Hemolytic anemia can appear at any time after apomorphine treatment. If a patient develops anemia while taking KYNMOBI, consider a workup for hemolytic anemia. If hemolytic anemia occurs, consider discontinuing KYNMOBI treatment.
- Impulse Control/Compulsive Behaviors: Case reports suggest that patients can experience intense urges to gamble, increased sexual urges, intense urges to spend money uncontrollably, and other intense urges and the
inability to control these urges while taking one or more medications, including KYNMOBI, that increase central dopaminergic tone.
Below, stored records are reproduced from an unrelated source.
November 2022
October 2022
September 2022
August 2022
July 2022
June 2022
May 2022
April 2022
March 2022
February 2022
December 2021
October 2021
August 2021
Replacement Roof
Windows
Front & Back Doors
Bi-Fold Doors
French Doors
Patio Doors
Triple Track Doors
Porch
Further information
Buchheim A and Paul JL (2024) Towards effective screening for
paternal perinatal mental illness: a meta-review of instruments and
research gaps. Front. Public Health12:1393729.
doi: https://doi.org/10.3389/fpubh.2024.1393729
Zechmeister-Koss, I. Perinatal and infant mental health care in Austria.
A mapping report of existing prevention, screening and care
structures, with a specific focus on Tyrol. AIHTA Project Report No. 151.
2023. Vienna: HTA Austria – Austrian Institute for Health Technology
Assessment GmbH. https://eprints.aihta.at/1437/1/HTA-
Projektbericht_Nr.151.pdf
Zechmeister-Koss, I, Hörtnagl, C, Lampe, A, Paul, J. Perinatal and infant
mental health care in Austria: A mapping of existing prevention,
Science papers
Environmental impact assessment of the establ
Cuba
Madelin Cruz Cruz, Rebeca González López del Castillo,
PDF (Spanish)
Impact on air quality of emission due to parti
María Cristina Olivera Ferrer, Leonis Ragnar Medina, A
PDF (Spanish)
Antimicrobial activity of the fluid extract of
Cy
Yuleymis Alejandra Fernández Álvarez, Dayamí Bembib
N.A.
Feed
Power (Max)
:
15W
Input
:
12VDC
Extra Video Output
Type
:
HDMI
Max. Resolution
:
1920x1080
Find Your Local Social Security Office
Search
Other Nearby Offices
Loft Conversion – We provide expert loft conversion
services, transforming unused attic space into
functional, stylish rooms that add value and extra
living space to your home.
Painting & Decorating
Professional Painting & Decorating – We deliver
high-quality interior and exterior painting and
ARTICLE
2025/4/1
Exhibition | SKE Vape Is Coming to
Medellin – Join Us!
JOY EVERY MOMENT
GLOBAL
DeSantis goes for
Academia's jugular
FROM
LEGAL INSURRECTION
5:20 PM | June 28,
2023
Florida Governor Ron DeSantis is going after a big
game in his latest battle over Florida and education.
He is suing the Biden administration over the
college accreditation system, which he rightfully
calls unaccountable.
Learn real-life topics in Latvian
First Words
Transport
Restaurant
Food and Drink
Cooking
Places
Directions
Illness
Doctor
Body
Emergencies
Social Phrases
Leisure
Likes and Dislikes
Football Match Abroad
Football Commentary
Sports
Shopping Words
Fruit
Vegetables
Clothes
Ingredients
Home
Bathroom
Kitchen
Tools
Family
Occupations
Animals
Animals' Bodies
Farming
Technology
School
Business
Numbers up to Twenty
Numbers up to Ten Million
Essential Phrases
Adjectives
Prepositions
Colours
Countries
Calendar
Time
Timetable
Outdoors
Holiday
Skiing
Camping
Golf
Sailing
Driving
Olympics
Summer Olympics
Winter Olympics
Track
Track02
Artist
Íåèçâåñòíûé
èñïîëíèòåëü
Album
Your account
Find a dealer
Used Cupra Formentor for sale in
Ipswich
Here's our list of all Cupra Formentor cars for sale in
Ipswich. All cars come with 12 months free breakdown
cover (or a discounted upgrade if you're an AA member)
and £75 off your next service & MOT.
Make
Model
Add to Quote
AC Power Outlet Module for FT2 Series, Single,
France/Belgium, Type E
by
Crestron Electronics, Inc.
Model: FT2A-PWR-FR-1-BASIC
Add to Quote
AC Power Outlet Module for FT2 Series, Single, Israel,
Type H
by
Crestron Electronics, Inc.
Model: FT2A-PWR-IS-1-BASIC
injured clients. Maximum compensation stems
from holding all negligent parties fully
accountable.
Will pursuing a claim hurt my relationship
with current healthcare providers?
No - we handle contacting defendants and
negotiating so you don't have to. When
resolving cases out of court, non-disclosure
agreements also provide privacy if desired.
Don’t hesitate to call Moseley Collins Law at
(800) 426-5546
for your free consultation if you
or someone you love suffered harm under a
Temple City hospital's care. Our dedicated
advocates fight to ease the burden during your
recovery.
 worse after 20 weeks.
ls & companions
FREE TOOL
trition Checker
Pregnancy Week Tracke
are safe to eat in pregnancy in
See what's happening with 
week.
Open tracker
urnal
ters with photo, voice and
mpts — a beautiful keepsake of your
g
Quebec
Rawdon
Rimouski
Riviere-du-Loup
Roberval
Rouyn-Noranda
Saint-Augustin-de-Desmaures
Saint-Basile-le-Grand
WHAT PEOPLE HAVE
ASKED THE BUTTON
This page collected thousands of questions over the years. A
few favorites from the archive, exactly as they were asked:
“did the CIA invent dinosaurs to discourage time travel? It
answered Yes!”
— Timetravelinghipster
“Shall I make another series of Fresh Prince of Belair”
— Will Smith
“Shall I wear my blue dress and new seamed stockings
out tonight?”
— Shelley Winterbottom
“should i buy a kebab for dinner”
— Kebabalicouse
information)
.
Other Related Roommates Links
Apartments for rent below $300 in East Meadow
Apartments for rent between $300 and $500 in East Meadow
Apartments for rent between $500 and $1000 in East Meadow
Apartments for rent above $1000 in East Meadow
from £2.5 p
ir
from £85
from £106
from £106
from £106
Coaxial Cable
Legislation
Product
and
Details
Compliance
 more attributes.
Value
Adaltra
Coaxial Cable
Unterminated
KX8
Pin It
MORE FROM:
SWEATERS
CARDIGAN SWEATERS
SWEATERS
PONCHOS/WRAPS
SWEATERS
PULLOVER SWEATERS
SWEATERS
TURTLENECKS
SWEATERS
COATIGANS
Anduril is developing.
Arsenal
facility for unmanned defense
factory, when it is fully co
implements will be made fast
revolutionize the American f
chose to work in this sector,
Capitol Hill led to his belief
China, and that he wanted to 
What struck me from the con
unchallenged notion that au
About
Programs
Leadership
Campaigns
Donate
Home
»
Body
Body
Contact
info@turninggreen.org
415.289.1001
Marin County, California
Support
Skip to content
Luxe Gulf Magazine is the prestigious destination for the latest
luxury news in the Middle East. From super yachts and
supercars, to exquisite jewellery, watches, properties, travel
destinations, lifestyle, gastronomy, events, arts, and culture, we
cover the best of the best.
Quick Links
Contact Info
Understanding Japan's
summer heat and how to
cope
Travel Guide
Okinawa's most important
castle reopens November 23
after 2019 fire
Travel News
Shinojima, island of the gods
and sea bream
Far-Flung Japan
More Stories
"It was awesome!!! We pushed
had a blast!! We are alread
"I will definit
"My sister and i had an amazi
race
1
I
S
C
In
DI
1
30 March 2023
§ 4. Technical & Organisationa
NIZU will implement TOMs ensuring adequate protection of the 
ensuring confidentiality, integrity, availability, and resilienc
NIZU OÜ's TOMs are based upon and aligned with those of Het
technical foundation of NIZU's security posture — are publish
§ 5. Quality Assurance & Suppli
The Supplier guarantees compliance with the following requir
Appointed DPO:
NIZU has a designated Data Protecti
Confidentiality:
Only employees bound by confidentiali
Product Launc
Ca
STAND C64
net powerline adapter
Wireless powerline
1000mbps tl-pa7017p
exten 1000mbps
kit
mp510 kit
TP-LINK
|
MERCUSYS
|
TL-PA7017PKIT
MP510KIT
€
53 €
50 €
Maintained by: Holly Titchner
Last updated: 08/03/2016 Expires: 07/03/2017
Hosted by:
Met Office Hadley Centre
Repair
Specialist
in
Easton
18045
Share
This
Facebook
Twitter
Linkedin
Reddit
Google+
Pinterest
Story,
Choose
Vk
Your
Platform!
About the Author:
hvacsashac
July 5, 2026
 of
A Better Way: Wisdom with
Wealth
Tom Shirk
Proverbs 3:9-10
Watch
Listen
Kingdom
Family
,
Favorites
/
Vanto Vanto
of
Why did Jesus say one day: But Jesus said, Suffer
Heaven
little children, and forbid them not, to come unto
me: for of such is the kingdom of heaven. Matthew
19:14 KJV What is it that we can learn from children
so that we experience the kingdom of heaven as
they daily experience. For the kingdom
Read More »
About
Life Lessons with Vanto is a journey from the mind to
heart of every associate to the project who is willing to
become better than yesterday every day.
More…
In some cases, although not all, these urges were reported to have stopped when the dose was reduced,
or the medication was discontinued. Because patients may not recognize these behaviors as abnormal, it is important for prescribers to specifically ask patients or their caregivers about the development of new or increased gambling
urges, sexual urges, uncontrolled spending, binge eating or other urges while being treated with KYNMOBI. Physicians should consider dose reduction or stopping the medication if a patient develops such urges while taking KYNMOBI.
- Withdrawal-Emergent Hyperpyrexia and Confusion: A symptom complex resembling the neuroleptic malignant syndrome (characterized by elevated temperature, muscular rigidity, altered consciousness, elevated
serum creatine kinase, and autonomic instability), with no other obvious etiology, has been reported in association with rapid dose reduction, withdrawal of, or changes in antiparkinsonian therapy.
- QTc Prolongation and Potential for Proarrhythmic Effects: QTc prolongation with KYNMOBI cannot be excluded.
Drugs that prolong the QTc interval have been associated with torsades de pointes and
sudden death. The relationship of QTc prolongation to torsades de pointes is clearest for larger increases (20 msec and greater), but it is possible that smaller QTc prolongations may also increase risk, or increase it in
susceptible individuals, such as those with hypokalemia, hypomagnesemia, bradycardia, concomitant use of other drugs that prolong the QTc interval, or genetic predisposition (e.g., congenital prolongation of the QT interval).
Although torsades de pointes has not been observed in association with the use of KYNMOBI at recommended doses in clinical studies, experience is too limited to rule out an increased risk. Palpitations and syncope may signal the
occurrence of an episode of torsades de pointes.The risks and benefits of KYNMOBI treatment should be considered prior to initiating treatment with KYNMOBI in patients with risk factors for prolonged QTc.
- Fibrotic Complications: Cases of retroperitoneal fibrosis, pulmonary infiltrates, pleural effusion, pleural thickening, and cardiac valvulopathy have been reported in some patients treated with
ergot-derived dopaminergic agents. While these complications may resolve when the drug is discontinued, complete resolution does not always occur. Although these adverse reactions are believed to be related to the ergoline structure
of these dopamine agonists, whether other, nonergot derived dopamine agonists, such as KYNMOBI, can cause these reactions is unknown.
- Priapism: Apomorphine may cause prolonged painful erections in some patients. Severe priapism may require surgical intervention.
Most Common Adverse Reactions: Most common adverse reactions (incidence at least 10% in patients treated with KYNMOBI and with an incidence greater than placebo) were nausea, oral/pharyngeal soft tissue
swelling, oral/pharyngeal soft tissue pain and paraesthesia, dizziness, and somnolence.
KYNMOBI® (apomorphine hydrochloride) sublingual film is a non-ergoline dopamine agonist indicated for the acute, intermittent treatment of “off” episodes in patients with Parkinson’s disease.